The same concept appears to apply to our decision-making processes when we're
asleep.
Of course,
the parts in our brain associated with paying attention to and following
instructions are shut down when we sleep, so we can’t start performing a new task,
but what Kouider and Andrillon wanted to find out is if a task was implemented
right before sleep, would the brain continue working on it even after the
participant dozed off?
They
explained their experiment at the Conversation:
"To do
this, we carried out experiments in which we got participants to categorise
spoken words that were separated into two categories: words that referred to
animals or objects, for example “cat” or “hat” in a first experiment; then real
words like “hammer” versus pseudo-words (words that can be pronounced but are
found nowhere in the dictionary) like “fabu” in a second one.
Participants
were asked to indicate the category of the word that they heard by pressing a
left or right button. Once the task became more automatic, we asked them to
continue to respond to the words but they were also allowed to fall asleep.
Since they were lying down in a dark room, most of them fell asleep while words
were being played.
At the same
time we monitored their state of vigilance thanks to EEG electrodes placed on
their head.

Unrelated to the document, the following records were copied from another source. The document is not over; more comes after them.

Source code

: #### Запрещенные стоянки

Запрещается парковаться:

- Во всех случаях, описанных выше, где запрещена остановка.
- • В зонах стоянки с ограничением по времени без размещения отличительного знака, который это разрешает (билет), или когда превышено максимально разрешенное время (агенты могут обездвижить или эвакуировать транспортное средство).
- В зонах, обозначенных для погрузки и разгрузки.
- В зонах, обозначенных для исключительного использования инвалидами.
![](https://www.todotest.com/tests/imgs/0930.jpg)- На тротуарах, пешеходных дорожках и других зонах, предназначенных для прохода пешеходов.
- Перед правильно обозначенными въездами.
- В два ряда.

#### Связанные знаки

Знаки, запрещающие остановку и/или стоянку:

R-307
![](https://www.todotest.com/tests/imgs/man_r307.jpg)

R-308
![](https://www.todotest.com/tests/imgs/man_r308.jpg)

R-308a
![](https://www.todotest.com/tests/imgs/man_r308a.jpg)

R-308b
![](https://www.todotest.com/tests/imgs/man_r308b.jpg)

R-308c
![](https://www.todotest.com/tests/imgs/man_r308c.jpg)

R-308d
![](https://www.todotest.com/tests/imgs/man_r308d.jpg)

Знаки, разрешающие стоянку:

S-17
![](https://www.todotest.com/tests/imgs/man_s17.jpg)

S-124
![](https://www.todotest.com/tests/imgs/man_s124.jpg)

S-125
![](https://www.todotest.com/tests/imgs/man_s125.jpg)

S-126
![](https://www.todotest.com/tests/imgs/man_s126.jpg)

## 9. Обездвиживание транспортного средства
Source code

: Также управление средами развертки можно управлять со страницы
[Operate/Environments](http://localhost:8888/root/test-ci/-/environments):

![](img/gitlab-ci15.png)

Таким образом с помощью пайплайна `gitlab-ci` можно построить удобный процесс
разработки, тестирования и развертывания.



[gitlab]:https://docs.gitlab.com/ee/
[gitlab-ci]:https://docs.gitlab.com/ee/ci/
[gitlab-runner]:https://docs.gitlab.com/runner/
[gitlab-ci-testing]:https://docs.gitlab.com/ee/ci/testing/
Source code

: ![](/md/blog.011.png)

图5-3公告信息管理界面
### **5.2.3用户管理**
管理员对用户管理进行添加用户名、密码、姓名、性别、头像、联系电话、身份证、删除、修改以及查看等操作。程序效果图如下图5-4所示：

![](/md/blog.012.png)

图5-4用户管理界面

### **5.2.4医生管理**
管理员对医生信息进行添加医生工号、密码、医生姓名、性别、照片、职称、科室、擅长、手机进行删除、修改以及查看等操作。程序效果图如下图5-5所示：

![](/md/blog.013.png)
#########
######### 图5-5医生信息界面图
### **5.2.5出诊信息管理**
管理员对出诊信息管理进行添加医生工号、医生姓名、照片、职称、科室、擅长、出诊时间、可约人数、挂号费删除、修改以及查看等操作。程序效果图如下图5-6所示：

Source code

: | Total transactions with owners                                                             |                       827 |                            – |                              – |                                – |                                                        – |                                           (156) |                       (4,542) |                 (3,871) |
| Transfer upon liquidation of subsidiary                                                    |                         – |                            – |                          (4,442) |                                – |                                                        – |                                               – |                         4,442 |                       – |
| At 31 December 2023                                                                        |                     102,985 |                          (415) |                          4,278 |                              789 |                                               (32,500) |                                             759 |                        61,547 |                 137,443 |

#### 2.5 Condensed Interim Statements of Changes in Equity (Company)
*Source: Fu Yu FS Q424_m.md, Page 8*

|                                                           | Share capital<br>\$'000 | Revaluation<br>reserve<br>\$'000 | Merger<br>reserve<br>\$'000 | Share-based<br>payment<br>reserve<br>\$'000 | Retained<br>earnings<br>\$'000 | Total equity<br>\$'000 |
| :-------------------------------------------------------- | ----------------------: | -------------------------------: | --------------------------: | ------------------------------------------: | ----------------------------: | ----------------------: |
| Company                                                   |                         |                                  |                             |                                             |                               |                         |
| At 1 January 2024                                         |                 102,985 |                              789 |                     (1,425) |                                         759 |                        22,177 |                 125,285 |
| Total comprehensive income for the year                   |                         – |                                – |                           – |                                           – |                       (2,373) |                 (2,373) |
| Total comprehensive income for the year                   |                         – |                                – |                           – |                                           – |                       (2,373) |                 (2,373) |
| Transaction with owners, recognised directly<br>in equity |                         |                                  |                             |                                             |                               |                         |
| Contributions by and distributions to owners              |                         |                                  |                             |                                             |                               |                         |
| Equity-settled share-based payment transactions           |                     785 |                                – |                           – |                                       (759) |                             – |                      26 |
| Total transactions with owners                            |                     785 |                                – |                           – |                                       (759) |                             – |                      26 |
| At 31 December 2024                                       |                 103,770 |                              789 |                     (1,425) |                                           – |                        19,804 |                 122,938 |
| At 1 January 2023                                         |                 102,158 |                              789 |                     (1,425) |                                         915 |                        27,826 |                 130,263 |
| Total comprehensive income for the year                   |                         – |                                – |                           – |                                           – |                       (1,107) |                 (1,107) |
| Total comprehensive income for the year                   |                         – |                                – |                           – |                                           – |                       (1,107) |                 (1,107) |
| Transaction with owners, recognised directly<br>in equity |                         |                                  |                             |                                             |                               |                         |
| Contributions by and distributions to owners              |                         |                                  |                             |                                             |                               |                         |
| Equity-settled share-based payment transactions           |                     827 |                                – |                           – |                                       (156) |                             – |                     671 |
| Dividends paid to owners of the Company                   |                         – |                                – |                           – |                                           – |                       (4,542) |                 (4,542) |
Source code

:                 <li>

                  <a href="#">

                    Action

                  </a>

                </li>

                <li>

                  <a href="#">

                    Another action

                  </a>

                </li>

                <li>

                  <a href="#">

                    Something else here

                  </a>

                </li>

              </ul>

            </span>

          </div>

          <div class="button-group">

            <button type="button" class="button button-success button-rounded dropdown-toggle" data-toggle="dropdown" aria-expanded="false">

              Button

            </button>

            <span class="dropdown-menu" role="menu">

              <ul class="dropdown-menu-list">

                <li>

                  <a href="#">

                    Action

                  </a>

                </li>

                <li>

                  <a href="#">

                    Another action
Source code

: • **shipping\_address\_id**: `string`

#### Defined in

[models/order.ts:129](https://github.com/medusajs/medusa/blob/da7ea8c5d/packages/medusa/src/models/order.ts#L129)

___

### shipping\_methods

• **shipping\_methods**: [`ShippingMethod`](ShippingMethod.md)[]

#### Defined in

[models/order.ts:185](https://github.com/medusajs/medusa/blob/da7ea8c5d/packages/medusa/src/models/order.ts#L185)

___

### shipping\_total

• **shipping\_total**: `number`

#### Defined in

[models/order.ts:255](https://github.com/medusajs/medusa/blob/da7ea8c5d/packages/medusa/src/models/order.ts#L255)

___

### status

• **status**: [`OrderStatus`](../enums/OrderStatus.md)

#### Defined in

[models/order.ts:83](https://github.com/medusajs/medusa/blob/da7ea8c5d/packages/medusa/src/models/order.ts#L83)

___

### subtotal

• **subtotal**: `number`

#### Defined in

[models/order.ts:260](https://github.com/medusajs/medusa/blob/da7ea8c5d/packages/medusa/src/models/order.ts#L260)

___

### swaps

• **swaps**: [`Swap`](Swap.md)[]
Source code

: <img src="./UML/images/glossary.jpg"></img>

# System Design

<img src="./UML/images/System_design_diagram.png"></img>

Once they were asleep, and without disturbing the flow of words
they were hearing, we gave our participants new items from the same categories.
The idea here was to force them to extract the meaning of the word (in the first
experiment) or to check whether a word was part of the lexicon (in the second
experiment) in order to be able to respond.”
Once they
dozed off, the participants stopped pressing the buttons. But when the
researchers looked at their brain activity, they found that the participants
were still planning to press a button, and had a preference for either the
right or left side, depending on the words that were being played to them. This
means that even when they were sleeping, the participants’ brains continued to
prepare a response for when they were to resume the task the next day.
When the
participants woke up the next day, they didn't remember anything about the
words they responded to in their sleep, which means "not only did they
process complex information while being completely asleep, but they did it
unconsciously", say Kouider and Andrillon at the Conversation.
So what does
this mean for all of us who dream about learning new things even as we sleep?
It's known that sleep consolidates previously learned information, but
introducing new information to us when we're sleeping is a whole other story.
And what sacrifices would the brain have to make in order to achieve this?
Would our dreams start interfering with our learning? For a phenomenon that's
crucial to the existence of every animal on the planet, we've still got a lot
to learn about the science of slumber.